The four-wheel-drive Crafter gets a Haldex-style coupling. An electronically controlled permanent 4×4 system, that can distribute as much as 60% of the power to the rear wheels. Driving a hefty 3T+ GVM delivery van on snow and ice would on the outset seem perilous. Having a high centre of gravity, a long wheelbase and being light on the frame, should offer the driver no end of problems, but in actual fact, it’s much the contrary. It’s smart and intuitive and harder to ‘drift’ than the Amarok. Steering inputs are less than subtle as is the acceleration, but the system is quick to correct any loss of traction resulting in it tending to drive the slalom rather than slide. Upon reflection, this actually made sense, a very responsive 4Motion system that’s better for carrying large loads, offering better traction and movement when under load stress.
As I said before, from a passenger vehicle point of view the exercises were a little bit easier. With a smaller wheelbase and a more responsive gas pedal/steering combination, the likes of the Golf R, T-Roc and Passat wagon shifted their weight and inturn ‘rear end’ with more gusto although it was a continual fight against their on-board 4Motion systems. The two SUVs (Touareg and Tiguan) were quite tons of fun and in many ways, quite the happy medium. Plenty of weight to throw around but very responsive too.
A helicopter ride back to the hotel gave us a chance to rest and relax before the following day’s exploits – namely Highlands Park racetrack.
Taking to the tarmac with all the same vehicles from the snow (bar the Crafter), we rotated through the range at speed – high speed. In ‘follow the leader’ style, we raced around the circuit reaching speeds not far off 200km/h at some points. Of course, the Golf R came into its own in terms of speed and handling (quickly followed by the Arteon and T-Roc) but the two surprises for me were the Amarok and the Touareg. Sure the Amarok ‘boated’ more than the others but it carried its momentum well through the chicane and long sweeping corners and the large SUV with added 4-wheel steer, just seemed to corner on rails. There was plenty of tyre squealing and a fair share of burning rubber/brakes but the overall feeling of total control was exceptional.

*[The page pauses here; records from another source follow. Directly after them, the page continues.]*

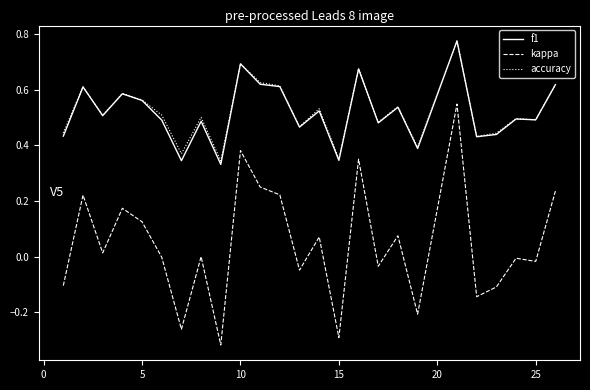

Which series has the widest spread of values?

kappa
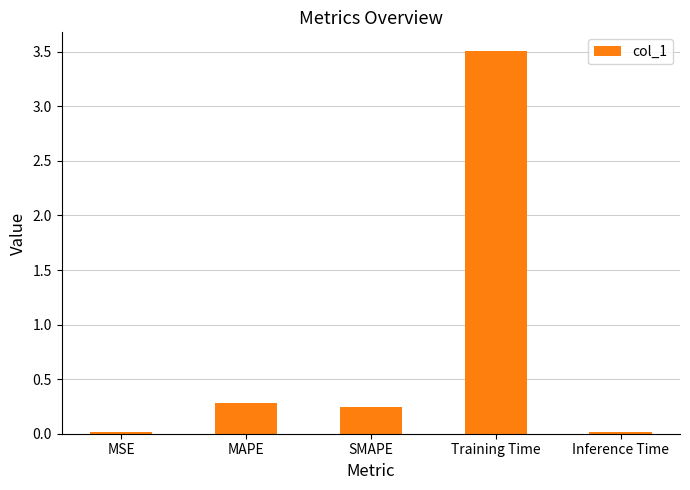

Which category has the highest value across all series?

Training Time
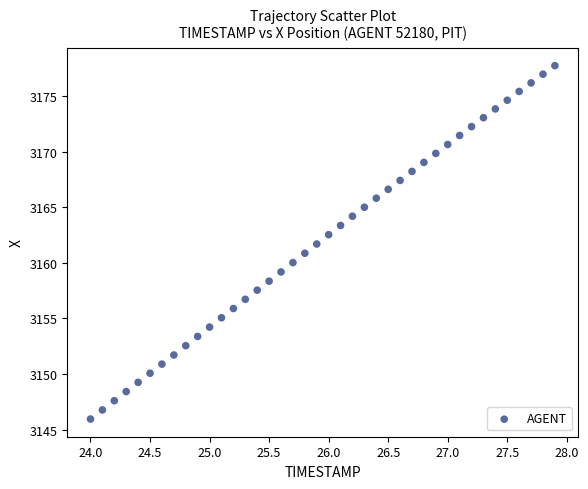

What is the range of Y values (max minus min)?

31.8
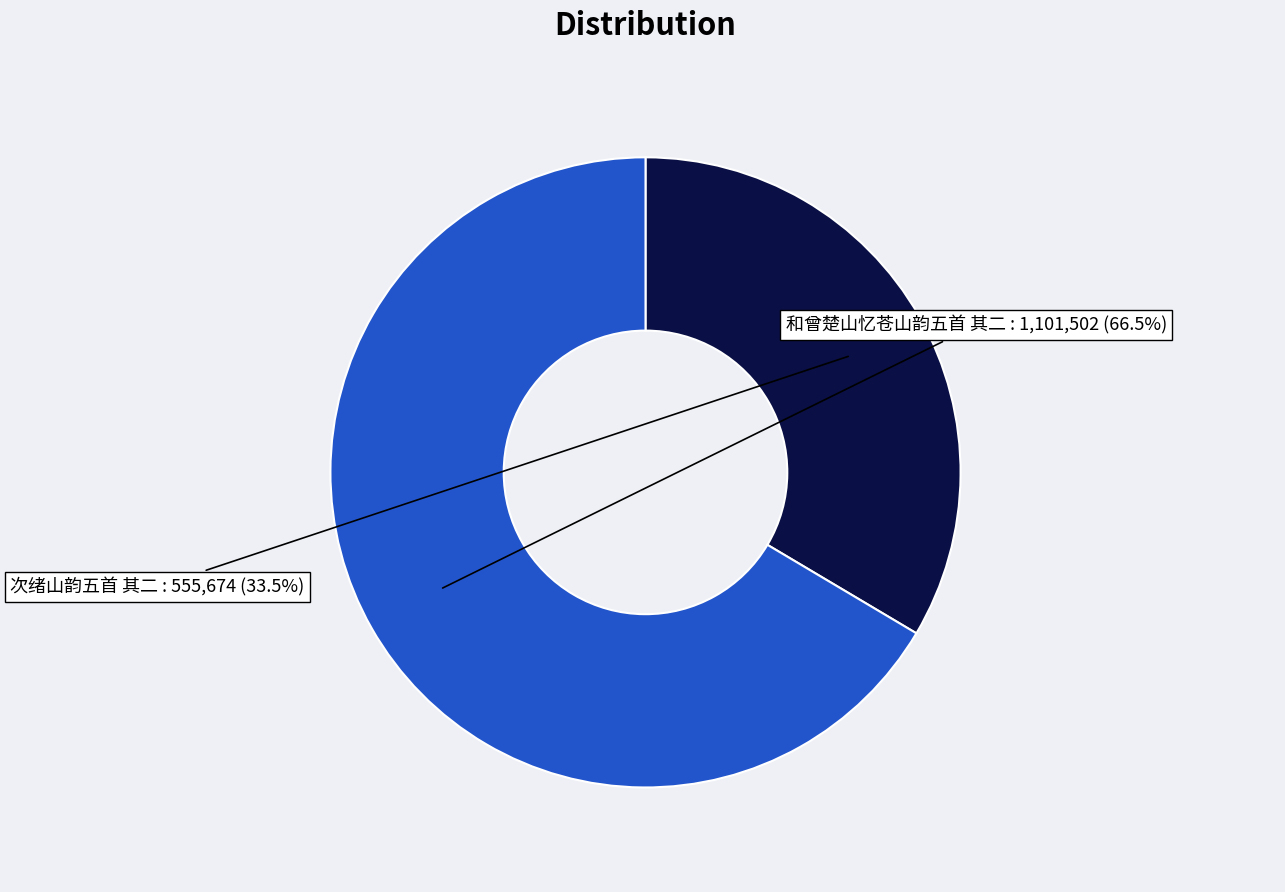

True or false: 次绪山韵五首 其二 accounts for 22% of the total.

False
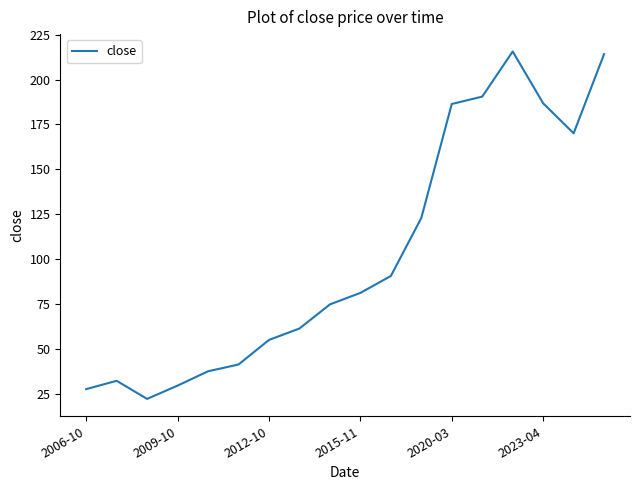

What is the smallest value displayed?

22.2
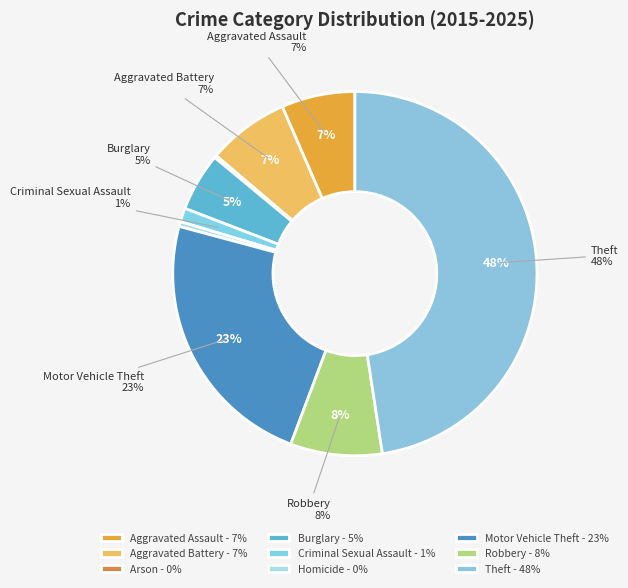

To the nearest percent, what portion does Aggravated Battery represent?

7%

With a reported 38% of New Zealand’s roads being unsealed, 4Motion has proven to be a popular option with VW drivers. 49% of passengers vehicles are sold with this system and a whopping 66% of Commercials. But now, having experienced what this system is capable of, whether you’re heading off the beaten track, racing down the track or even having your parcels tracked, I strongly recommend you tick the 4Motion box when ordering your next new Volkswagen.